**Problem description**.
Carry on the passage about 21st-century energy past its final sentence, in the same style and tone, without drawing on the data that follows it.

Energy for the 21st Century


It has been nearly a century since the world had a comparable opportunity to change its energy system. Much of the system now in place was created in an explosion of invention that began around 1890 and was largely completed by 1910. Cities all over the world were transformed as automobiles and electric lights replaced horse-drawn carriages and gas lamps. Technologies that had prevailed for centuries became obsolete in a matter of years, and the 20th century emerged as the age of fossil fuels.


Some observers believe that a series of revolutionary new technologies—including advanced solar cells, wind turbines, and fuel cells—are in about the same place today that the internal-combustion engine and electromagnetic generator occupied in the 1890s. These key technologies have already been developed and commercialized, but they only occupy small niche markets. In the next century these devices could lead to a new generation of mass-produced machines—machines that efficiently and cleanly provide the energy that enables people to take a hot shower, sip a cold drink, or surf the Internet.


Thanks to a potent combination of advancing technology and government incentives, renewable energy may finally be coming of age. Signs of this change are visible in world energy markets. In the 1990s wind power generation grew at a rate of 25.7 percent per year, and production of solar energy expanded 16.8 percent annually. During the same period, oil production grew just 1.4 percent per year. As the computer industry discovered not long ago, double-digit growth rates can rapidly turn a tiny economic sector into a giant.

**Data records**.
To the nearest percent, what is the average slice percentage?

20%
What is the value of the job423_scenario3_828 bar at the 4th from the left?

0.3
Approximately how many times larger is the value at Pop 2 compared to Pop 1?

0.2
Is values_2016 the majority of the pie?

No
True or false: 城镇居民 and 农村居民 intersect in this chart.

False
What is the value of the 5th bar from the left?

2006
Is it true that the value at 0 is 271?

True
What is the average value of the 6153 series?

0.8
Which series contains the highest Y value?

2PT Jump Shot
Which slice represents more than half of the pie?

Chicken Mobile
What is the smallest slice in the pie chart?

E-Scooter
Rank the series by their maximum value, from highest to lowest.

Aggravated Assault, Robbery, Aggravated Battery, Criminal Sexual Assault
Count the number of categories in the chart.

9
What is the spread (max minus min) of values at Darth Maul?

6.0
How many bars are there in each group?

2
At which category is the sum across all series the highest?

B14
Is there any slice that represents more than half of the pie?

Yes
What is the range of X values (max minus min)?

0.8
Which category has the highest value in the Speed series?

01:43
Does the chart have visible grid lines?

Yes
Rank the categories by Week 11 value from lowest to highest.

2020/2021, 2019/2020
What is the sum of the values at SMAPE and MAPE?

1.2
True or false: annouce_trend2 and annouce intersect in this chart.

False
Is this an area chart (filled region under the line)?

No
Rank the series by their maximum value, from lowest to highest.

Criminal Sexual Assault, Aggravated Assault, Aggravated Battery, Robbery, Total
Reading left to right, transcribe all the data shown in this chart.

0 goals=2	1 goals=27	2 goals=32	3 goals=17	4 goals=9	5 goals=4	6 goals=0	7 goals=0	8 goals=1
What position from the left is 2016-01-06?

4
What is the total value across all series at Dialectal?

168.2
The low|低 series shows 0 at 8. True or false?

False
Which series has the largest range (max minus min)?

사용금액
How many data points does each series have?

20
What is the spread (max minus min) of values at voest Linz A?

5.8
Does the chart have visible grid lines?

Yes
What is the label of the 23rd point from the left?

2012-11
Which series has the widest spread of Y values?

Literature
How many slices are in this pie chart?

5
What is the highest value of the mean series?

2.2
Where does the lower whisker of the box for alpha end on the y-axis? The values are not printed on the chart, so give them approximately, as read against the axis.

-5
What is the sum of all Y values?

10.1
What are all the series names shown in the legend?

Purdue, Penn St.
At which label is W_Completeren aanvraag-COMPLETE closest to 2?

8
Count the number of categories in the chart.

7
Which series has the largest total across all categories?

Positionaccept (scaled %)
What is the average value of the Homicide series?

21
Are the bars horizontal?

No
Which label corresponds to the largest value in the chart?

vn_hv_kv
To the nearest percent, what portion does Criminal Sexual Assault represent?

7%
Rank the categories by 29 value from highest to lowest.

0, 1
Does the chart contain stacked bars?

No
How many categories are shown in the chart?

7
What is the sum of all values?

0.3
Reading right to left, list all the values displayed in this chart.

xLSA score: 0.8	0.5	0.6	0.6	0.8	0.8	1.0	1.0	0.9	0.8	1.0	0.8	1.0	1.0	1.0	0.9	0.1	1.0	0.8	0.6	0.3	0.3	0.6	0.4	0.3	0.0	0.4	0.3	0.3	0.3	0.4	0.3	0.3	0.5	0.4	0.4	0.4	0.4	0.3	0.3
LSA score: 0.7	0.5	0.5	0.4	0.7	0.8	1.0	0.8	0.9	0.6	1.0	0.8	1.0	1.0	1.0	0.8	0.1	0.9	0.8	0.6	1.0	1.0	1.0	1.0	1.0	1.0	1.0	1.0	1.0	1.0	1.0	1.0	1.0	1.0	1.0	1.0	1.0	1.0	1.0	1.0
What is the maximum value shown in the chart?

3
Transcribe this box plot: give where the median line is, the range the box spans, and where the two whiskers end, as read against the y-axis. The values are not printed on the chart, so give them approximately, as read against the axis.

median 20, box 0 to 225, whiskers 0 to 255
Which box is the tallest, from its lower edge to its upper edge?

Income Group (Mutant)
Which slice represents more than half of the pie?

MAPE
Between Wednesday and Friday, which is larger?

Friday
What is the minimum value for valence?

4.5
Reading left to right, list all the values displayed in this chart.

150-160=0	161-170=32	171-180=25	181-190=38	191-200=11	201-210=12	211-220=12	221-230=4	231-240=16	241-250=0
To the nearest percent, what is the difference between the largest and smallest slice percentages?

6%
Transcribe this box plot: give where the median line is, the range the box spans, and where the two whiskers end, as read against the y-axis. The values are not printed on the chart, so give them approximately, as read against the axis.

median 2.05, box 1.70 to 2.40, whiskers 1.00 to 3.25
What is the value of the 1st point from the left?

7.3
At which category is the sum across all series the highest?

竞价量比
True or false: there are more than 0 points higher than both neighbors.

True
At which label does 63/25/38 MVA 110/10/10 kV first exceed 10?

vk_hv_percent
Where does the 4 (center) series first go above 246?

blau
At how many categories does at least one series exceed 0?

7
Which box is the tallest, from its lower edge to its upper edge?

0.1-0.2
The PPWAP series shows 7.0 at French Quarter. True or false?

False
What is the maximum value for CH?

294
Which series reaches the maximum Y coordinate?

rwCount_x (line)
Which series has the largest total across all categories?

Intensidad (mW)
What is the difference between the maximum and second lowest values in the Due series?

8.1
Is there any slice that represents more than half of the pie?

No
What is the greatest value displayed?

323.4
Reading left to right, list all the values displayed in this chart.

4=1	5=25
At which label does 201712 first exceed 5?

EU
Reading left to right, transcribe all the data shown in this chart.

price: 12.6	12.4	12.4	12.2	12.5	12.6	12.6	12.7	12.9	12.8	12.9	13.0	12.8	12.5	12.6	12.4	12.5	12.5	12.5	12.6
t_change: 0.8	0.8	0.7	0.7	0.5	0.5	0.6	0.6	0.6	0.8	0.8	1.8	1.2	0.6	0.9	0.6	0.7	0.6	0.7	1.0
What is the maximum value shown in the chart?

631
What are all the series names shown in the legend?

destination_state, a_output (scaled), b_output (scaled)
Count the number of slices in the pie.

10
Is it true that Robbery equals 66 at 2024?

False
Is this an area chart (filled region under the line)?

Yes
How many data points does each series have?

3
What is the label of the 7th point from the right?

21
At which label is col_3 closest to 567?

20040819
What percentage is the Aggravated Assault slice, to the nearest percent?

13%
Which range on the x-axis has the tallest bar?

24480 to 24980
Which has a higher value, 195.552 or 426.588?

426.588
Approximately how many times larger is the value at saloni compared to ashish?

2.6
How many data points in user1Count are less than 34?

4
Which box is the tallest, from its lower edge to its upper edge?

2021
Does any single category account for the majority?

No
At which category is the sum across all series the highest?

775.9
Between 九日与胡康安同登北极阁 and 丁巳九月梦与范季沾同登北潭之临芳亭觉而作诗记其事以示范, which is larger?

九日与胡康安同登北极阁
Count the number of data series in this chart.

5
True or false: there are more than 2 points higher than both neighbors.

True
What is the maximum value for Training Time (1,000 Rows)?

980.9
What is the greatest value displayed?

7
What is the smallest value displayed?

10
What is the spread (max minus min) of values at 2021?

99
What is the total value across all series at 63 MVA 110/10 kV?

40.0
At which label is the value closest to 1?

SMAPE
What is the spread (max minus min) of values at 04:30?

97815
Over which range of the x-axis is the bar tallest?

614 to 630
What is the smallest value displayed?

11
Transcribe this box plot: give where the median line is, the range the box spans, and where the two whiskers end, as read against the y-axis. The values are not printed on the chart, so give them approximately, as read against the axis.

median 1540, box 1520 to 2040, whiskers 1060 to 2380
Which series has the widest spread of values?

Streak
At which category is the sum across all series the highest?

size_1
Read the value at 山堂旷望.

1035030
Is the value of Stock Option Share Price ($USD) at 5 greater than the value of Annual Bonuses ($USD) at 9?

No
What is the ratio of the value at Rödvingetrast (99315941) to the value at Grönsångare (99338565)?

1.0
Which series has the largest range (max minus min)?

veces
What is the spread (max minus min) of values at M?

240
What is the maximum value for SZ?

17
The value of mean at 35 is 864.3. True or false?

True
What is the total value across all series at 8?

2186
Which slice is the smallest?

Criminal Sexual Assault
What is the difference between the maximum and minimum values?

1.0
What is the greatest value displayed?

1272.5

**Exercise output**.
Advances in electronics, software, and synthetic materials are likely to play a key role in any new energy system. The silicon semiconductor chip, a technology that is less than 40 years old, is now used in nearly every industry. Increased processing power and the miniaturization of electronic devices make it possible to control nearly all energy devices more efficiently, opening new ways of producing, consuming, and conserving energy. Using the latest semiconductor chips, for example, the blades of a wind turbine can now be precisely and inexpensively positioned to maximize efficiency. Developments in chemistry and materials science may also offer critical breakthroughs in the years ahead, allowing the creation of a new generation of sophisticated, lightweight materials.


The 21st century may be as profoundly shaped by the move away from fossil fuels as the 20th century was marked by the move toward them. But most experts believe a new energy system will take decades to develop. Investment in the current system is massive, and enormous resources will be required to build a new one. As events in the late 19th century demonstrated, however, underlying markets can shift abruptly, drying up sales of traditional energy and transportation sources and affecting scores of industries. The economic health and political power of entire nations may be boosted, or in the case of some countries that now rely on oil production, sharply diminished. Nations, industries, cities, homes, and lives will likely be reshaped in ways that cannot be fully anticipated.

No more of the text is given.